The demonstrations across the country will also bring us a live case study on the ability for Covid to spread in warmer months with longer days of sun. There are still many restrictions in large cities with respect to dining, going to indoor events or playing sports. That has been thrown out the window. I see some mask wearing but the protests brought a lot of hugging, hand holding and closeness.

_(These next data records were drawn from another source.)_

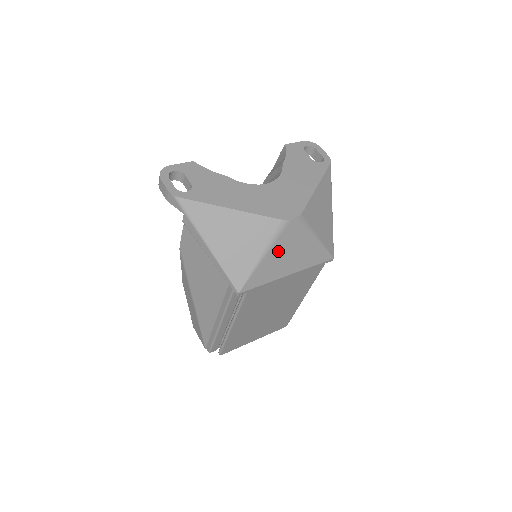
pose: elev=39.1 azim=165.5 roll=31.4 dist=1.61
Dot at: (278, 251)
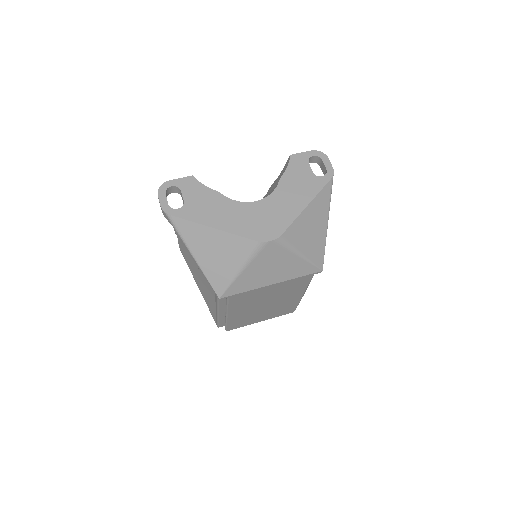
Dot at: (257, 266)
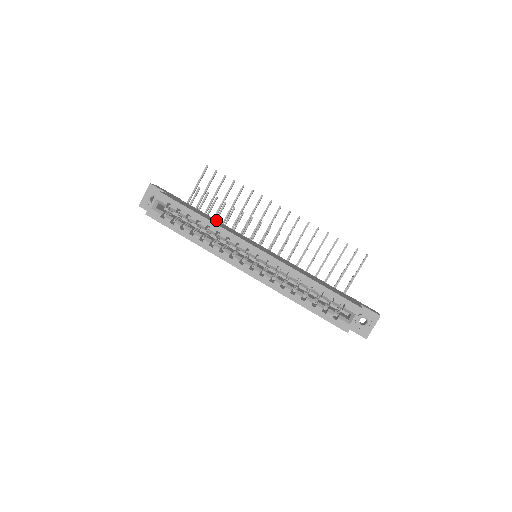
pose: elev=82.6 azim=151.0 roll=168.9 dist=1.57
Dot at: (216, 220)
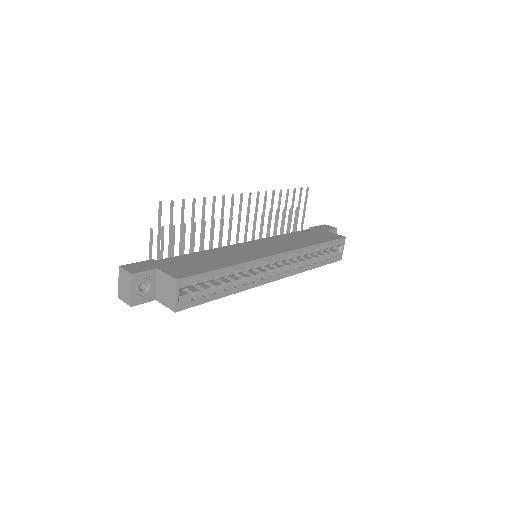
Dot at: (205, 252)
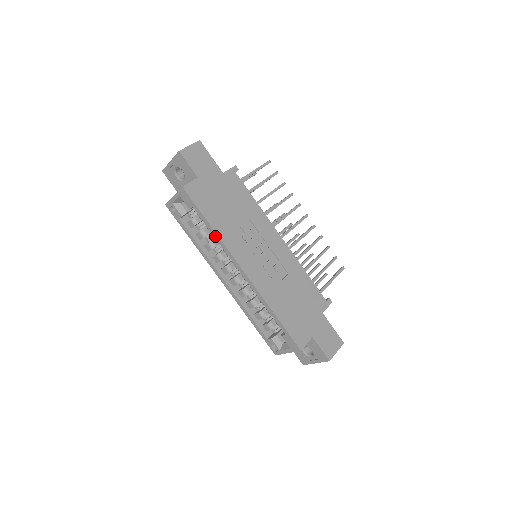
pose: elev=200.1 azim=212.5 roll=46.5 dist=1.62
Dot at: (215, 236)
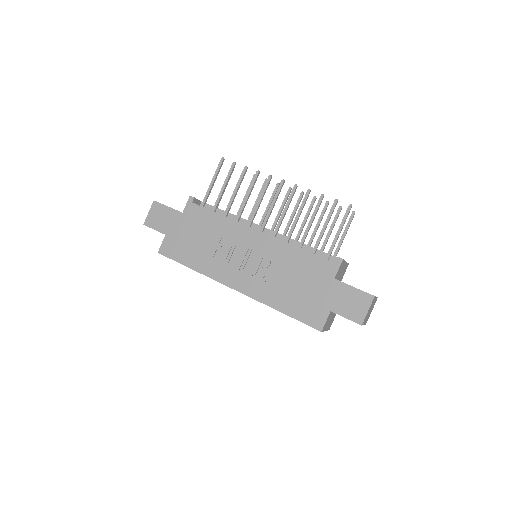
Dot at: (201, 273)
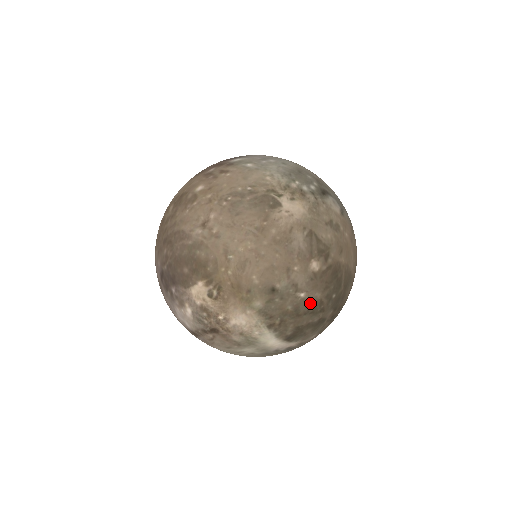
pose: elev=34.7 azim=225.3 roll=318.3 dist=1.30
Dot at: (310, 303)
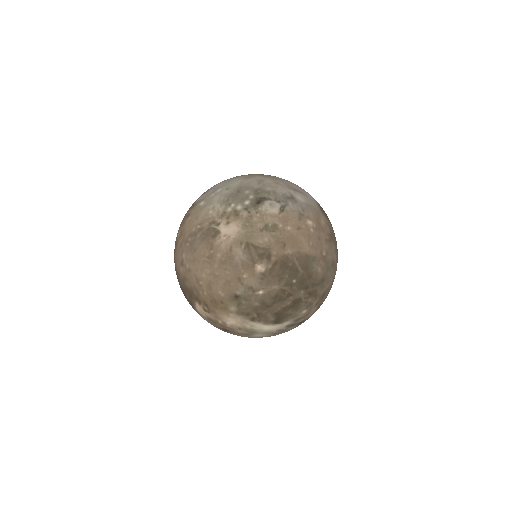
Dot at: (272, 295)
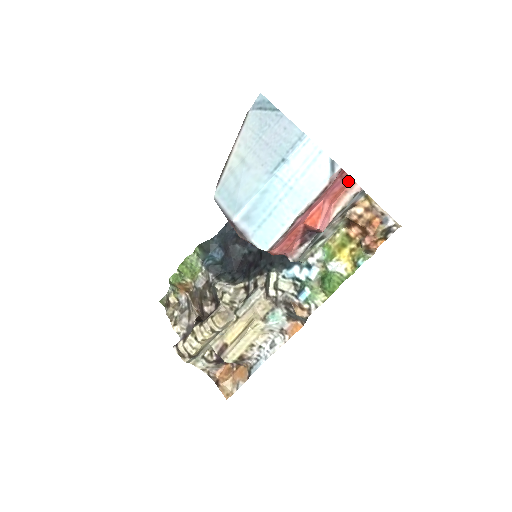
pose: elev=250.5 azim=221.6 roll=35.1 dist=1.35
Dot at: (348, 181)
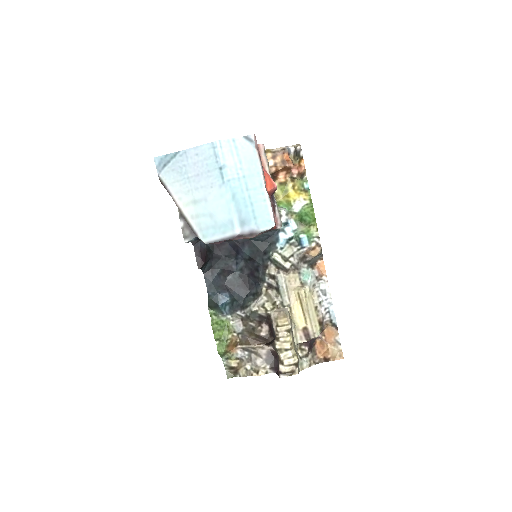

That hasn’t happened in months. We may see a brief rise in the number of positive cases. If so, does that halt the rally and increase fears for a second wave? If cases don’t rise, are we going to increase the speed of reopening? It could be a determining factor in the next 10% move in the stock market.
In summary, momentum is strong and fueled by money printing efforts. Data is slowly getting better. Some industries are stronger than expected after reopening. The average stock is still down double digits even though the market cap weighted index is only down 2%. Some opportunities exist in the land of those heavily impacted by the virus. Timelines are being compressed at the moment but conviction in a 2nd wave or unemployment getting back to sub 5% is debatable. FOMO (Fear of Missing Out) is hitting investors with cash on the sidelines causing the rally to become extended.
Another warm weekend is upon us. We hope everyone has their power back on from the nasty East Coast Storms!
Mark Wahlberg is 48 and musician Kenny G is 63. For those with children or grandchildren parked in front of a TV playing video games during quarantine, they may know Professional Gamer, Ninja, who turns 28 today and has made millions playing Fortnite.